Reputation: 17
I am a bit stuck on a specific problem in R, for which I only have a a long-winded and unelegant solution. Maybe somebody knows a better way of doing this. Lets say we have a data frame like this:
x <- c("A", "B", "C", "B", "A", "C", "C", "B", "A", "B", "A", "C")
z <- c(1, 1, 1, 2, 2, 2,3, 3, 3, 4, 4,4)
y <- c(43, 32, 45, 32, 22, 52, 23, 13, 12, 4, 12, 5)
df <- data.frame(x,z,y)
with the data looking like this: plot
I am trying to calculate the difference between the y values within the x groupings, depending on z. E.g. the difference between A of group 1 and A of group 2 (43-22=21) and A of group 2 and A of group 3 (22-12=10) and so on. I can do this very ugly like this:
ordered.df<-df[order(df$z, df$x),]
bl<-ordered.df[ordered.df$z==1,]
bl2<-ordered.df[ordered.df$z==2,]
bl3<-ordered.df[ordered.df$z==3,]
bl4<-ordered.df[ordered.df$z==4,]
first <- bl$y - bl2$y
second <- bl2$y - bl3$y
third <- bl3$y - bl4$y
ycolumn <- c(first,second,third)
xcolumn <- rep(c("A","B","C"),3)
zcolumn <- rep(1:3,each=3)
final.df <- data.frame(xcolumn,zcolumn,ycolumn)
and was wondering if there is any more elegenat and scalable solutions.
Ultimately, I want to count the occurances of positive differences:
final.df$lower <- 0
final.df$lower[final.df$ycolumn>0] <- 1
aggregate(lower ~ zcolumn, final.df, sum)

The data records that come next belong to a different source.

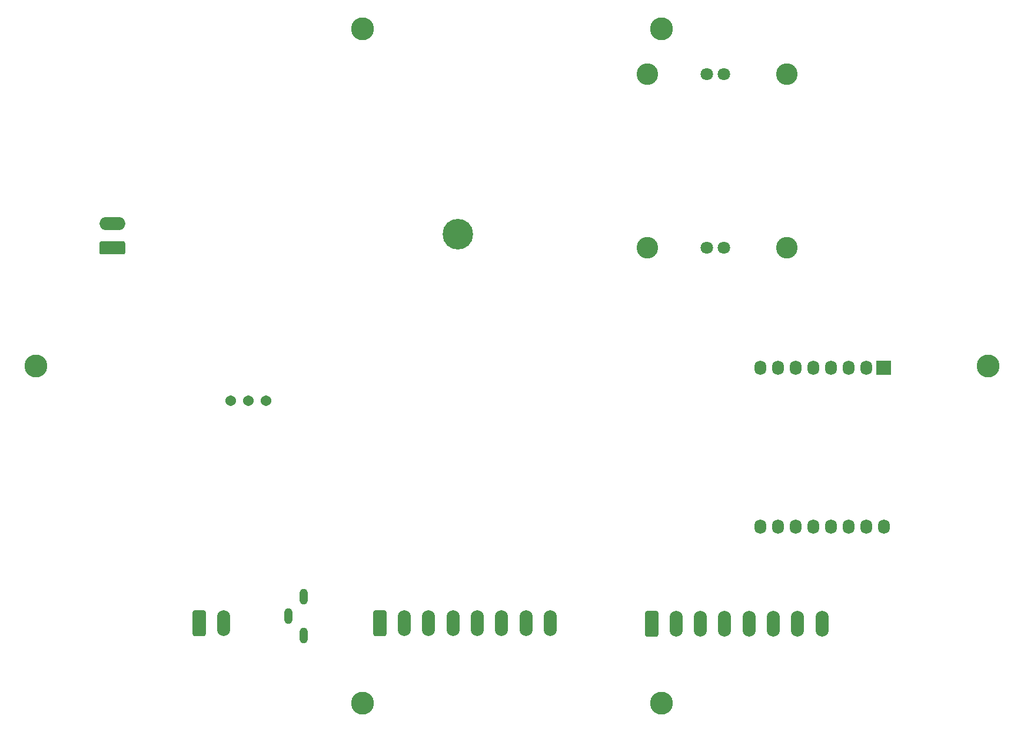
<source format=gbr>
G04 #@! TF.GenerationSoftware,KiCad,Pcbnew,(5.1.9)-1*
G04 #@! TF.CreationDate,2022-06-27T08:21:43+02:00*
G04 #@! TF.ProjectId,green_detect_3,67726565-6e5f-4646-9574-6563745f332e,0.00*
G04 #@! TF.SameCoordinates,Original*
G04 #@! TF.FileFunction,Soldermask,Bot*
G04 #@! TF.FilePolarity,Negative*
%FSLAX46Y46*%
G04 Gerber Fmt 4.6, Leading zero omitted, Abs format (unit mm)*
G04 Created by KiCad (PCBNEW (5.1.9)-1) date 2022-06-27 08:21:43*
%MOMM*%
%LPD*%
G01*
G04 APERTURE LIST*
%ADD10C,3.100000*%
%ADD11C,1.800000*%
%ADD12O,3.700000X1.900000*%
%ADD13C,1.540000*%
%ADD14O,1.700000X2.100000*%
%ADD15C,4.400000*%
%ADD16O,1.200000X2.300000*%
%ADD17C,3.300000*%
%ADD18O,1.900000X3.700000*%
G04 APERTURE END LIST*
D10*
X163500000Y-53000000D03*
X163500000Y-78000000D03*
X183500000Y-78000000D03*
X183500000Y-53000000D03*
D11*
X172000000Y-78000000D03*
X174500000Y-78000000D03*
X172000000Y-53000000D03*
X174500000Y-53000000D03*
D12*
X86500000Y-74500000D03*
G36*
G01*
X88086112Y-78950000D02*
X84913888Y-78950000D01*
G75*
G02*
X84650000Y-78686112I0J263888D01*
G01*
X84650000Y-77313888D01*
G75*
G02*
X84913888Y-77050000I263888J0D01*
G01*
X88086112Y-77050000D01*
G75*
G02*
X88350000Y-77313888I0J-263888D01*
G01*
X88350000Y-78686112D01*
G75*
G02*
X88086112Y-78950000I-263888J0D01*
G01*
G37*
D13*
X108580000Y-100000000D03*
X106040000Y-100000000D03*
X103500000Y-100000000D03*
D14*
X197500000Y-118110000D03*
X194960000Y-118110000D03*
X192420000Y-118110000D03*
X189880000Y-118110000D03*
X187340000Y-118110000D03*
X184800000Y-118110000D03*
X182260000Y-118110000D03*
X179720000Y-118110000D03*
X179720000Y-95250000D03*
X182260000Y-95250000D03*
X184800000Y-95250000D03*
X187340000Y-95250000D03*
X189880000Y-95250000D03*
X192420000Y-95250000D03*
G36*
G01*
X196500000Y-94200000D02*
X198500000Y-94200000D01*
G75*
G02*
X198550000Y-94250000I0J-50000D01*
G01*
X198550000Y-96250000D01*
G75*
G02*
X198500000Y-96300000I-50000J0D01*
G01*
X196500000Y-96300000D01*
G75*
G02*
X196450000Y-96250000I0J50000D01*
G01*
X196450000Y-94250000D01*
G75*
G02*
X196500000Y-94200000I50000J0D01*
G01*
G37*
X194960000Y-95250000D03*
D15*
X136200000Y-76000000D03*
D16*
X111850000Y-131000000D03*
X114000000Y-128200000D03*
X114000000Y-133800000D03*
D17*
X75500000Y-95000000D03*
X165500000Y-143500000D03*
X122500000Y-143500000D03*
X212500000Y-95000000D03*
X165500000Y-46500000D03*
X122500000Y-46500000D03*
D18*
X188600000Y-132100000D03*
X185100000Y-132100000D03*
X181600000Y-132100000D03*
X178100000Y-132100000D03*
X174600000Y-132100000D03*
X171100000Y-132100000D03*
X167600000Y-132100000D03*
G36*
G01*
X163150000Y-133686112D02*
X163150000Y-130513888D01*
G75*
G02*
X163413888Y-130250000I263888J0D01*
G01*
X164786112Y-130250000D01*
G75*
G02*
X165050000Y-130513888I0J-263888D01*
G01*
X165050000Y-133686112D01*
G75*
G02*
X164786112Y-133950000I-263888J0D01*
G01*
X163413888Y-133950000D01*
G75*
G02*
X163150000Y-133686112I0J263888D01*
G01*
G37*
X149500000Y-132000000D03*
X146000000Y-132000000D03*
X142500000Y-132000000D03*
X139000000Y-132000000D03*
X135500000Y-132000000D03*
X132000000Y-132000000D03*
X128500000Y-132000000D03*
G36*
G01*
X124050000Y-133586112D02*
X124050000Y-130413888D01*
G75*
G02*
X124313888Y-130150000I263888J0D01*
G01*
X125686112Y-130150000D01*
G75*
G02*
X125950000Y-130413888I0J-263888D01*
G01*
X125950000Y-133586112D01*
G75*
G02*
X125686112Y-133850000I-263888J0D01*
G01*
X124313888Y-133850000D01*
G75*
G02*
X124050000Y-133586112I0J263888D01*
G01*
G37*
X102500000Y-132000000D03*
G36*
G01*
X98050000Y-133586112D02*
X98050000Y-130413888D01*
G75*
G02*
X98313888Y-130150000I263888J0D01*
G01*
X99686112Y-130150000D01*
G75*
G02*
X99950000Y-130413888I0J-263888D01*
G01*
X99950000Y-133586112D01*
G75*
G02*
X99686112Y-133850000I-263888J0D01*
G01*
X98313888Y-133850000D01*
G75*
G02*
X98050000Y-133586112I0J263888D01*
G01*
G37*
M02*

</source>
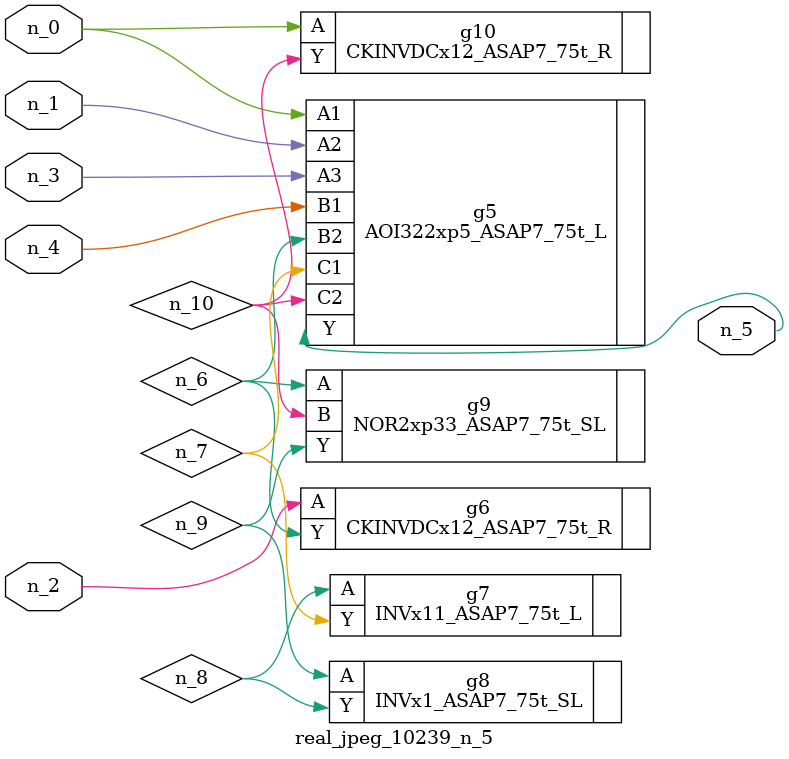
<source format=v>
module real_jpeg_10239_n_5 (n_4, n_0, n_1, n_2, n_3, n_5);

input n_4;
input n_0;
input n_1;
input n_2;
input n_3;

output n_5;

wire n_8;
wire n_6;
wire n_7;
wire n_10;
wire n_9;

AOI322xp5_ASAP7_75t_L g5 ( 
.A1(n_0),
.A2(n_1),
.A3(n_3),
.B1(n_4),
.B2(n_6),
.C1(n_7),
.C2(n_10),
.Y(n_5)
);

CKINVDCx12_ASAP7_75t_R g10 ( 
.A(n_0),
.Y(n_10)
);

CKINVDCx12_ASAP7_75t_R g6 ( 
.A(n_2),
.Y(n_6)
);

NOR2xp33_ASAP7_75t_SL g9 ( 
.A(n_6),
.B(n_10),
.Y(n_9)
);

INVx11_ASAP7_75t_L g7 ( 
.A(n_8),
.Y(n_7)
);

INVx1_ASAP7_75t_SL g8 ( 
.A(n_9),
.Y(n_8)
);


endmodule
</source>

Any suggestions are welcome! Thanks!
Upvotes: 0
Views: 325
Reputation: 3183
You can use dplyr
and mutate
for each group:
library(dplyr)
final.df <- df %>%
group_by(x) %>%
mutate(y = y - lead(y, 1)) %>%
arrange(z, x) %>%
filter(!is.na(y))
final.df
# A tibble: 9 x 3
# Groups: x [3]
x z y
<fct> <dbl> <dbl>
1 A 1 21
2 B 1 0
3 C 1 -7
4 A 2 10
5 B 2 19
6 C 2 29
7 A 3 0
8 B 3 9
9 C 3 18
And use summarise
for the aggregate:
final.df %>%
group_by(z) %>%
summarise(lower = sum(y > 0))
# A tibble: 3 x 2
z lower
<dbl> <dbl>
1 1 1
2 2 3
3 3 2
Upvotes: 1
Reputation: 27762
Here is a data.table one-liner
setDT(df)[, list(z = z, y_diff = y - shift(y, 1, type = "lead")), by = .(x = x)][ y_diff > 0, list(lower = .N), by = "z"]
# z lower
#1: 1 1
#2: 2 3
#3: 3 2
what it does:
setDT(df)
make a data.table out of df
[, list(z = z, y_diff = y - shift(y, 1, type = "lead")), by = .(x = x)]
group by x, subtract the next y from the current y and create column y_diff
with the outcome
[ y_diff > 0, list(lower = .N), by = "z"]
for all rows where y_diff
is greater than 0, give the number of rows (=.N
), grouped by z
Upvotes: 2
Reputation: 31
If you actual data only has a small number of groups (z), but large number of categories (x), you can convert the data to wide format and start from there. Here is a solution for the simple example.
> library(data.table)
> library(reshape2)
>
> df_reshape = dcast(x~z, data=df, value.var="y")
> setDT(df_reshape)
> setnames(df_reshape,c(as.character(seq(1,4,1))),c(paste("x",as.character(seq(1,4,1)), sep="")))
> head(df_reshape)
x x1 x2 x3 x4
1: A 43 22 12 12
2: B 32 32 13 4
3: C 45 52 23 5
> df_reshape[,.(diff1=x1-x2,diff2=x2-x3,diff3=x3-x4),by=x][,.(group1 = sum(diff1>0),group2 =sum(diff2>0),group3 = sum(diff3>0))]
group1 group2 group3
1: 1 3 2
Upvotes: 1